Antrag der AfD Stadtverordnetenfraktion für die
Sitzung des Ausschusses für Umwelt, Energie und Sauberkeit am 05. Dezember 2017

 

Begründung:

Die EU-Kommission hat am 27.11.2017 die Zulassung des umstrittenen Pflanzenschutzmittels Glyphosat  für weitere 5 Jahre verlängert. Trotz unterschiedlicher Interessenlagen zwischen Bundesumwelt- und Bundeslandwirtschaftsministerium hat die Bundesregierung dieser Verlängerung zugestimmt.
Glyphosat ist der meistgenutzte Wirkstoff in Pflanzenschutzmitteln nicht nur in der EU, sondern weltweit. Das  Totalherbizid wird nicht nur für die Verringerung der Pflanzen- und damit auch Insektenvielfalt verantwortlich gemacht, sondern gilt auch als für den Menschen wahrscheinlich krebserregend.

 

Antrag:

Der Ausschuss für Umwelt, Energie und Sauberkeit wolle beschließen:

Der Magistrat wird gebeten,

 1. in neu geschlossenen Pachtverträgen für Landwirtschaftsflächen der Landehauptstadt Wiesbaden die Pächter auf eine Verzicht auf glyphosathaltige Pflanzenschutzmittel zu verpflichten.

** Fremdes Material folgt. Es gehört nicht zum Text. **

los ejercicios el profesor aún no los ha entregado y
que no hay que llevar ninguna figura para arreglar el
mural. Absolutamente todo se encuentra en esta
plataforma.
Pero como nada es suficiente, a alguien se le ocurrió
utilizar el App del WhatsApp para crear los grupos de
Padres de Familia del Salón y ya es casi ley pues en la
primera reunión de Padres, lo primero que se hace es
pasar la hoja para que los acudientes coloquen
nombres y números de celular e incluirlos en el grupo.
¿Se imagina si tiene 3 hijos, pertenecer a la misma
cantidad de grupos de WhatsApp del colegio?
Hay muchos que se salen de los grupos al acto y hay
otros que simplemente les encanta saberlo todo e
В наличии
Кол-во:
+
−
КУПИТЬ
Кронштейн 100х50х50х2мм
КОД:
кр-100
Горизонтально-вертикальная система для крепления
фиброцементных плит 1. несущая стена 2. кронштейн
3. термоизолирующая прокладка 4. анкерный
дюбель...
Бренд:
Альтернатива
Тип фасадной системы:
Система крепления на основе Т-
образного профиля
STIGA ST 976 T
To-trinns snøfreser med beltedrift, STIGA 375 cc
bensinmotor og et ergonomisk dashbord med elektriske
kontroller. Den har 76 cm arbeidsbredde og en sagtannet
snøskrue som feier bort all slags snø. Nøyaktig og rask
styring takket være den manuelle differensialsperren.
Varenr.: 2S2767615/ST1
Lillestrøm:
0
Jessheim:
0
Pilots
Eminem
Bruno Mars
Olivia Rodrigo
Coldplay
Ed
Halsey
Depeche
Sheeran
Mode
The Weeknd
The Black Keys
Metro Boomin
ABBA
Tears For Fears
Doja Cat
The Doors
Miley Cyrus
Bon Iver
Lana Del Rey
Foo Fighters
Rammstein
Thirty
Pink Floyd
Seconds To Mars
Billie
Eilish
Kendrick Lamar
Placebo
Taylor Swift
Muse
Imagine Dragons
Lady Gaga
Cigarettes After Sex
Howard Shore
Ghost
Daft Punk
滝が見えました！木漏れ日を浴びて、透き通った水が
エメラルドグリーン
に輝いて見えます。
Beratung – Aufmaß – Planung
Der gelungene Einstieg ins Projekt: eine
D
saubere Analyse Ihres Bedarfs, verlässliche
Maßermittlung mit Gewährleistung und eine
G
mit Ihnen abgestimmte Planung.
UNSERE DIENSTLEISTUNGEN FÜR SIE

 2. auch bei der Verlängerung bereits bestehender Pachtverträge auf eine Klausel zum zukünftigen Glyphosatverzicht zu bestehen.

 

2. Ergebnis

Zum Antrag der AfD-Fraktion hatten SPD und Bündnis90/Die Grünen einen eigenen Antrag eingebracht. Da der Antrag der Fraktionen von SPD und Bündnis90/Die Grünen der weitergehende Antrag im Hinblick auf das Verbot von Glyphosat handelte und beide Anträge nicht gemeinsam abgestimmt werden konnte, entschloss sich die AfD-Fraktion, dem Antrag der Fraktionen von SPD und Bündnis90/Die Grünen beizutreten. Der Antrag wurde daraufhin angenommen.

 

3. Pressemitteilung der AfD-Fraktion

Eine Pressemitteilung erfolgte nicht.

 

4. (Online verfügbare) Pressereaktionen

Es gabe keine (online verfügbaren) Pressereaktionen.